What's Apple trying to hide? Apparently, when it comes to the notion that Apple's iPods are potentially lethal weapons capable of overheating and bursting into flame at a moment's notice, a lot. There's some 800 pages of documents from the U.S. Consumer Product Safety Commission (CPSC) detailing how iPods have been seen to smoke, catch fire and sometimes burn their owners.
Of course, Apple's lawyers didn't want you to know that. That's what a consumer affairs reporter from KIRO 7 TV, a Seattle-based TV station, found out when she tried to follow up on a complaint from an Arlington, Wash.-based iPod Shuffle owner who'd told KIRO she'd suffered a burn on her chest following her iPod overheating while she was jogging.
According to the story posted on KIRO TV's Web site, it took more than seven months to get a look at the CPSC's documents thanks to a series of exemptions filed by Apple's phalanx of lawyers.
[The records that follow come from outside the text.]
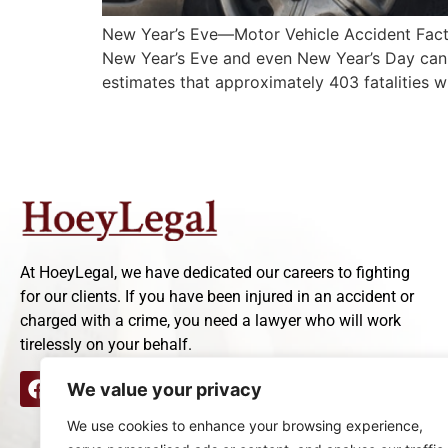
New Year’s Eve—Motor Vehicle Accident Facts 
New Year’s Eve and even New Year’s Day can se
estimates that approximately 403 fatalities w
At HoeyLegal, we have dedicated our careers to fighting
for our clients. If you have been injured in an accident or
charged with a crime, you need a lawyer who will work
tirelessly on your behalf.
We value your privacy
We use cookies to enhance your browsing experience,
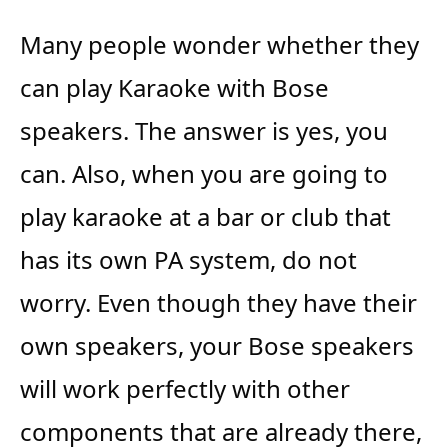
Many people wonder whether they
can play Karaoke with Bose
speakers. The answer is yes, you
can. Also, when you are going to
play karaoke at a bar or club that
has its own PA system, do not
worry. Even though they have their
own speakers, your Bose speakers
will work perfectly with other
components that are already there,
Even before that, the woman who first told KIRO 7 about the burn, Jamie Balderas, said she had contacted Apple and been refused a request for documentation to see how often fellow iPod users had registered complaints about iPod-related burns.
Of course, stories of overheating iPods are nothing new -- go to the internet like KIRO 7's reporter did, and you can read first-hand accounts and see plenty of eye-popping photos of alleged iPod burns. Earlier this month, Apple recalled first generation iPod Nano players in South Korea following reports from the Korea Agency for Technology and Standards that the batteries were exploding.
The CPSC's documents don't paint Apple iPod as a major cause for concern, as they indicate that "the number of incidents is extremely small in relation to the number of products produced, making the risk of injury very low."
But that's not the takeaway -- Apple's stonewalling tactics are. And for a company that tries harder than most any other in its tier to protect its image -- sometimes, it's been suggested, to the point of life-endangering paranoia and pressure -- the moves by Apple's lawyers are enough to give pause.